The effect: a conversation with five lens outputs translates in roughly the same time as a conversation with one.

Translation preference persistence

Translate a conversation to French once and it opens in French from then on. We deliberately store that preference per conversation, not globally: the same user might want their French client meetings in French and their internal team meetings in English. A global setting would get one of the two wrong.

Shared transcript translations

Sharing forced one more design decision. When someone opens a shared conversation link, do we translate on demand for them, or do we hand them whatever translations already exist?

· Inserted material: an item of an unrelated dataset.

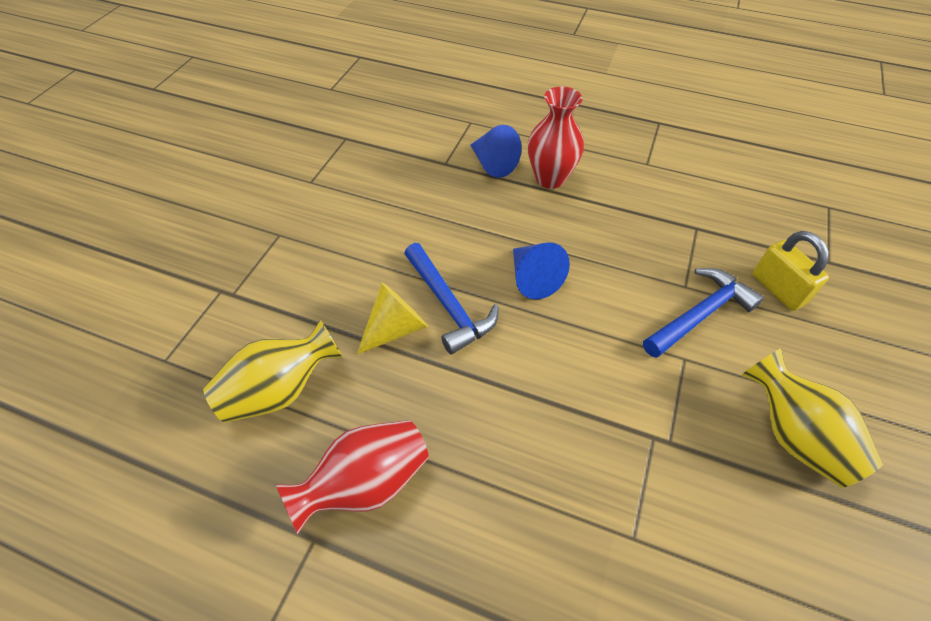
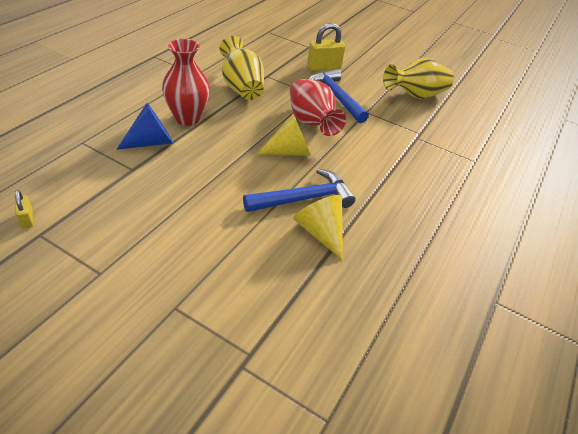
camera: 85 degrees left, 10 degrees down
yellow vase [203,320,343,423] -> yellow vase moved to [220,36,264,100]
red vase [275,420,429,535] -> red vase moved to [290,79,346,136]
blue cone [513,242,570,299] -> yellow cone [257,114,311,156]
none -> yellow padlock [15,190,33,228]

We chose the second. Recipients get read-only access to every translation the sender has generated, and the language switcher in the shared view is instant: no API calls, no cost, no latency, because the data is already there. To the recipient, the document simply exists in three languages.

The monorepo advantage

This is where the monorepo quietly earned its keep.

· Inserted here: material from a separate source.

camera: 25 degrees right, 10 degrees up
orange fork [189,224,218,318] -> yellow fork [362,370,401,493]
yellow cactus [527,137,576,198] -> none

When we added the preferredTranslationLanguage field to the shared Transcription type, TypeScript immediately flagged every place in both the frontend and the backend that needed to handle it. No grep, no guesswork, no field that the API writes and the UI forgets to read.

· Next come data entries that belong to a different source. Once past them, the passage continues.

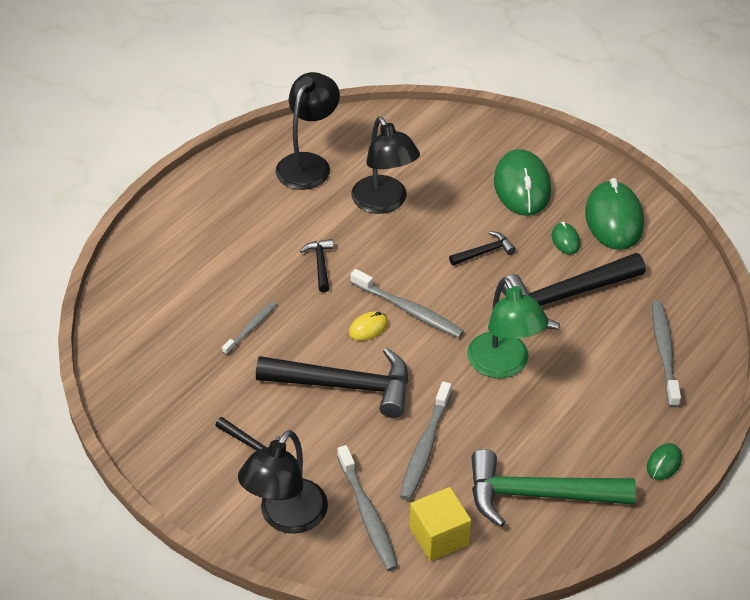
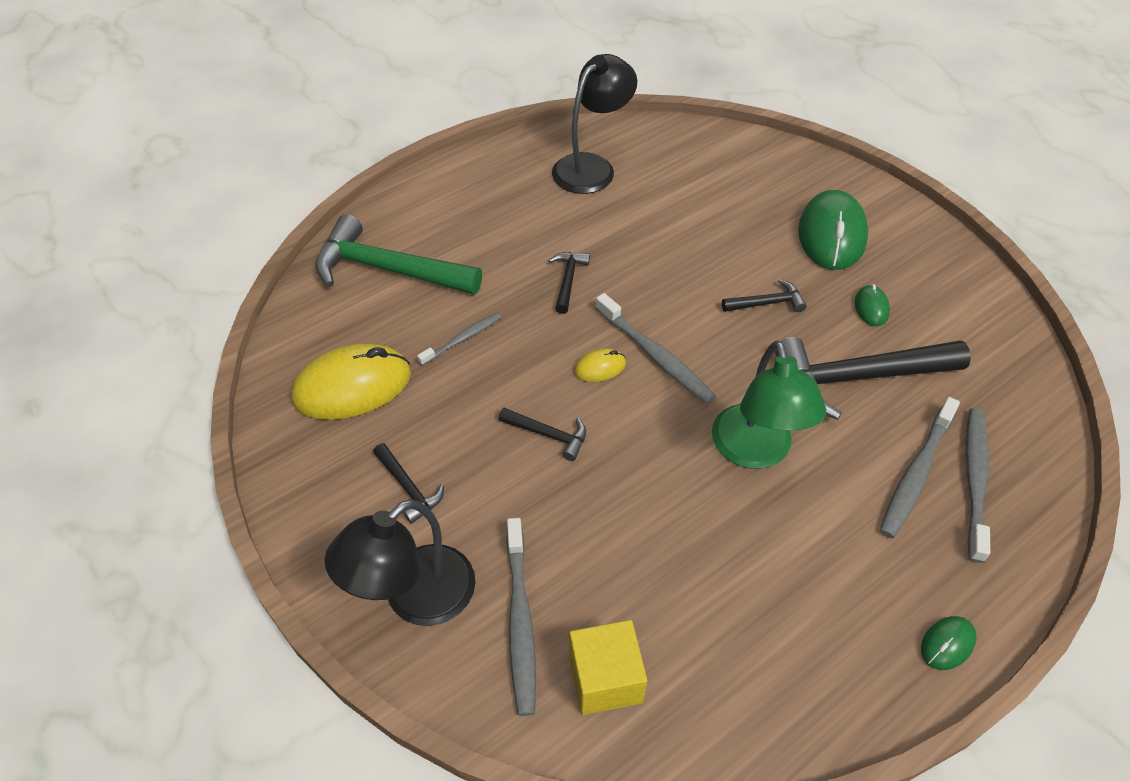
camera: 15 degrees right, 5 degrees up
black hammer [256,348,408,418] -> black hammer [499,408,586,461], size x0.47
black lamp [351,116,420,214] -> none
grey toothbrush [400,381,452,500] -> grey toothbrush moved to [880,397,960,538]
green hammer [471,449,636,527] -> green hammer moved to [315,214,482,295]
green mouse [585,178,644,250] -> none
none -> yellow mouse [291,344,411,420]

The supported locales list (['en', 'nl', 'de', 'fr', 'es']) lives in one shared configuration that both the frontend routing and the backend translation service import. If we ever add a sixth language, the change is one entry in that file plus one translation JSON.

What we would do differently

Introduce human sense-checks earlier. We initially trusted AI translations for UI strings and only reviewed them when something looked off. Introducing native-speaker spot-checks from the start, even informally, would have caught awkward phrasing and false-friend translations before they reached production.

Add a translation memory system. Our current system translates each piece of content independently. If the same phrase appears in 50 conversations, it is translated 50 times. A translation memory that caches common phrases and maintains consistency across translations would reduce costs and improve quality.

Test German more aggressively. German capitalization, compound word formation, and formal/informal address conventions make it the hardest language in our set. We kept finding and fixing German-specific issues throughout development; a German-speaking tester from day one would have caught most of them before we did.

What this changed about our architecture

Adding i18n on day one cost us a few extra hours per feature. Each new component was built with translated strings. Each new prompt included the language injection. Each new data field was designed to support translations. That small incremental effort compounded into something significant.

Here is what we got for free by starting early:

  1. 1

    Every new feature ships in five languages automatically. There is no separate localization sprint. The translated strings are written alongside the component. The language-aware prompt is part of the template. It is just how we build.

  2. 2

    The architecture never needs retrofitting. URL routing already includes locale prefixes. Database schemas already support multilingual content. AI prompts already inject language requirements. None of these need to be added after the fact.

  3. 3

    SEO works across markets from launch. Each locale has its own metadata, structured data, and hreflang tags. We rank in five languages without a separate internationalization project.

  4. 4

    The codebase stays clean. No hardcoded strings to extract. No rendering components to retrofit. No prompt rewrites to schedule. The i18n patterns are baked into the way we write code, not bolted on.

We have heard from other teams that adding i18n months after launch takes weeks of refactoring with high regression risk. By investing a few hours per feature from the start, we avoided that entirely. It is one of the clearest cases for early architectural investment we have encountered.

Five languages. Three layers. Built from the first commit. We have not regretted it once.